Passage.

As usual, we’ll review each story individually, and link the reviews back here when they are posted:

REVIEW: “Godzilla vs Buster Keaton, Or: I Didn’t Even Need a Map” by Gary A. Braunbeck

Review of Gary A. Braunbeck, “Godzilla vs Buster Keaton, Or: I Didn’t Even Need a Map”, Apex Magazine 114 (2018): Read Online. Reviewed by Joanna Z. Weston.

Glenn’s sister, Janice is dying of AIDS. She is raunchy and funny and loud, and refuses to sanitize her experience for anyone’s else’s comfort. Glenn is withdrawn and hurting and really, truly trying his best, but he doesn’t think it’s good enough. Before she goes, she arranges for him to receive a gift that she hopes will help him.

This story is a poignant, realistic depiction of people dealing with death in all of the messy, ugly, ways that real people do. And yet, in the end, the story circles around to a kind of peace that defies expectation. If I give you too many hints into how we get there, it might deprive you of fully experiencing the journey, and that would be a shame.

REVIEW: “Dark Clouds & Silver Linings” by Ingrid Garcia

Review of Ingrid Garcia, “Dark Clouds & Silver Linings”, in Aidan Doyle, Rachael K. Jones, and E. Catherine Tobler, Sword and Sonnet (Ate Bit Bear, 2018) — 309-319. Reviewed by Sara L. Uckelman. (Read the review of the anthology.)

What a peculiar story. It’s a strange mix of stream of consciousness, name-dropping, song lyrics, and snippets of poems. There are characters, and a narrative driving the main one, Ada, forward, but I found the telling of the narrative very blunt; at times the piece read more like notes for a story than an actual story.

I suspect others will enjoy the experimental nature of this piece more than I did; I kept wanting more to sink my teeth in to than I got. But I applaud the inclusion of it in this anthology, because it was distinctive from all the other stories in both form and content, and helps demonstrate the diversity of ways a single theme can be interpreted.

REVIEW: “Shikasta” by Vandana Singh

Review of Vandana Singh, “Shikasta”, in Visions, Ventures, Escape Velocities: A Collection of Space Futures, edited by Ed Finn and Joey Eschrich, (Center for Science and Imagination, Arizona State University, 2017): 207-240 — Download here. Reviewed by Sara L. Uckelman. (Read the review of the anthology).

Data segment.

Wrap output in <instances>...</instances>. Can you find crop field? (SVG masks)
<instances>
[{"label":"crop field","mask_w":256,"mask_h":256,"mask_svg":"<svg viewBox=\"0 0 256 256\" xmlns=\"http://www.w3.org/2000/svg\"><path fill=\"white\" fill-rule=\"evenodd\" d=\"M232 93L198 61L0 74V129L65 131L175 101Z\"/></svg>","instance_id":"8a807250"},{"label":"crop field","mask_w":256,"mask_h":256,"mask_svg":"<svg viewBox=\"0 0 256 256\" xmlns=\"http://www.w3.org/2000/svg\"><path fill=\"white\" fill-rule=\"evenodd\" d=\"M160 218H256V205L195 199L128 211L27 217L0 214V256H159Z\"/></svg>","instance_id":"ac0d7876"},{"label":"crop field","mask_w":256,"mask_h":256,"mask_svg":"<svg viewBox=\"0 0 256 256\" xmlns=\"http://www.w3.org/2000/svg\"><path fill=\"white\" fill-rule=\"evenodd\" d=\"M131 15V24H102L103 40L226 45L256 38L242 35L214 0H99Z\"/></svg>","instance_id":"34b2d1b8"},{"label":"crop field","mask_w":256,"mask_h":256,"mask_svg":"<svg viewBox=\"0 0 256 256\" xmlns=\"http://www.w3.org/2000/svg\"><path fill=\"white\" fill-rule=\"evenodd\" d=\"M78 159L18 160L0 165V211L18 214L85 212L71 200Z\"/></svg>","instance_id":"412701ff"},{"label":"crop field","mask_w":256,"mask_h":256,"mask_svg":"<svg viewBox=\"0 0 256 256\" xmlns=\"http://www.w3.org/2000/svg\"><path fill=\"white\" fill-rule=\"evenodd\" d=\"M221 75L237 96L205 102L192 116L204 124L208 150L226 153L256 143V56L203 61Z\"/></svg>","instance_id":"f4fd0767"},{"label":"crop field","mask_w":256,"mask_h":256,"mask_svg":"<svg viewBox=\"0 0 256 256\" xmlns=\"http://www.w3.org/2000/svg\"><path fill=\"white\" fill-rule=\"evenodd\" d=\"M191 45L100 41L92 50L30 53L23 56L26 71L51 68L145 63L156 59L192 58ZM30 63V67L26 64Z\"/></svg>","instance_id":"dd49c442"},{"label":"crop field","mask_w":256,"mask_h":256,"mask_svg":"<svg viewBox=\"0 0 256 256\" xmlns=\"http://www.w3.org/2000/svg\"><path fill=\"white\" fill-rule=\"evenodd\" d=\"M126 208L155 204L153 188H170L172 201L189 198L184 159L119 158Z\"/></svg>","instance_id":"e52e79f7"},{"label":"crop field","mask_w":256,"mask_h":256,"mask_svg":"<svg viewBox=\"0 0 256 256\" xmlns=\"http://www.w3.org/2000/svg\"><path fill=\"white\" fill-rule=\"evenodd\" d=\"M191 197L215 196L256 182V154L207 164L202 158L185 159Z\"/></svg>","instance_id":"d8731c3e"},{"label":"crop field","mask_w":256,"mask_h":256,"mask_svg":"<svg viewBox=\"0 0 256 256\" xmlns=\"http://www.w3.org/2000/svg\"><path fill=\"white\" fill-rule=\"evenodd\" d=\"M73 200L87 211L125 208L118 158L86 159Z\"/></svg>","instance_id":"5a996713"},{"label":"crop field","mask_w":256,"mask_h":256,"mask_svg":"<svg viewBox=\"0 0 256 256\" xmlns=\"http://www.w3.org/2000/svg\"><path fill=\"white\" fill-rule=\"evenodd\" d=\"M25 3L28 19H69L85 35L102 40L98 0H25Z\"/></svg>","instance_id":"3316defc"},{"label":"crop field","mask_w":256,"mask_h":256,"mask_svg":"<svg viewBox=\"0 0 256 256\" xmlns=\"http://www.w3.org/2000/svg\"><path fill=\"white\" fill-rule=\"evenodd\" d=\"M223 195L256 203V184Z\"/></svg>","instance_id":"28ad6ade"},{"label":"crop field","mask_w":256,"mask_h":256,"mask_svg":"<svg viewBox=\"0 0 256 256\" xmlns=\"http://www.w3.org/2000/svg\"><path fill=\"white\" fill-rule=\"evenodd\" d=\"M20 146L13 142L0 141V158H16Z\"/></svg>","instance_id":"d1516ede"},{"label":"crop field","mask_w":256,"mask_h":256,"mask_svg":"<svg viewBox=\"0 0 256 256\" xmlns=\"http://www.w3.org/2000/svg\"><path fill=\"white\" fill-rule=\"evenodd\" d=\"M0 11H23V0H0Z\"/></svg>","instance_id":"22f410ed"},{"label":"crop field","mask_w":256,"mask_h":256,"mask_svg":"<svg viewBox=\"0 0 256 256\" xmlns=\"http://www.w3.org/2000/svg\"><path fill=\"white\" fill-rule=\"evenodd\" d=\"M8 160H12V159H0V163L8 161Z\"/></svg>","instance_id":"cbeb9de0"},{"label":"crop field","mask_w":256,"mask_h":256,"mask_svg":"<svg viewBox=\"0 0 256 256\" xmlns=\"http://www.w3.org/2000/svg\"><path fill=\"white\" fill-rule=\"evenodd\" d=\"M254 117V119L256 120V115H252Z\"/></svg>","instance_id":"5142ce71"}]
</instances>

Instruction 1.
Write out the stretch of the story reviews from "Review of Ingrid" through "an actual story.".
Instruction 2.
Summarize the story reviews in two sentences.
Instruction 3.
Answer these questions from the story reviews:
(a) In which issue of Apex Magazine did Braunbeck's story appear?
(b) What is the name of the main character in "Dark Clouds & Silver Linings"?
(c) Who edited Visions, Ventures, Escape Velocities: A Collection of Space Futures?
Rely solely on the story reviews above.

Full answer 1.
Review of Ingrid Garcia, “Dark Clouds & Silver Linings”, in Aidan Doyle, Rachael K. Jones, and E. Catherine Tobler, Sword and Sonnet (Ate Bit Bear, 2018) — 309-319. Reviewed by Sara L. Uckelman. (Read the review of the anthology.)

What a peculiar story. It’s a strange mix of stream of consciousness, name-dropping, song lyrics, and snippets of poems. There are characters, and a narrative driving the main one, Ada, forward, but I found the telling of the narrative very blunt; at times the piece read more like notes for a story than an actual story.

Full answer 2.
Joanna Z. Weston describes Gary A. Braunbeck's "Godzilla vs Buster Keaton, Or: I Didn't Even Need a Map" as a poignant, realistic depiction of people dealing with death that circles around to a kind of peace that defies expectation. Sara L. Uckelman finds Ingrid Garcia's "Dark Clouds & Silver Linings" a peculiar story told bluntly, yet she applauds its inclusion in the anthology because it was distinctive from the other stories in both form and content.

Full answer 3.
(a) Issue 114 (2018).
(b) Ada.
(c) Ed Finn and Joey Eschrich.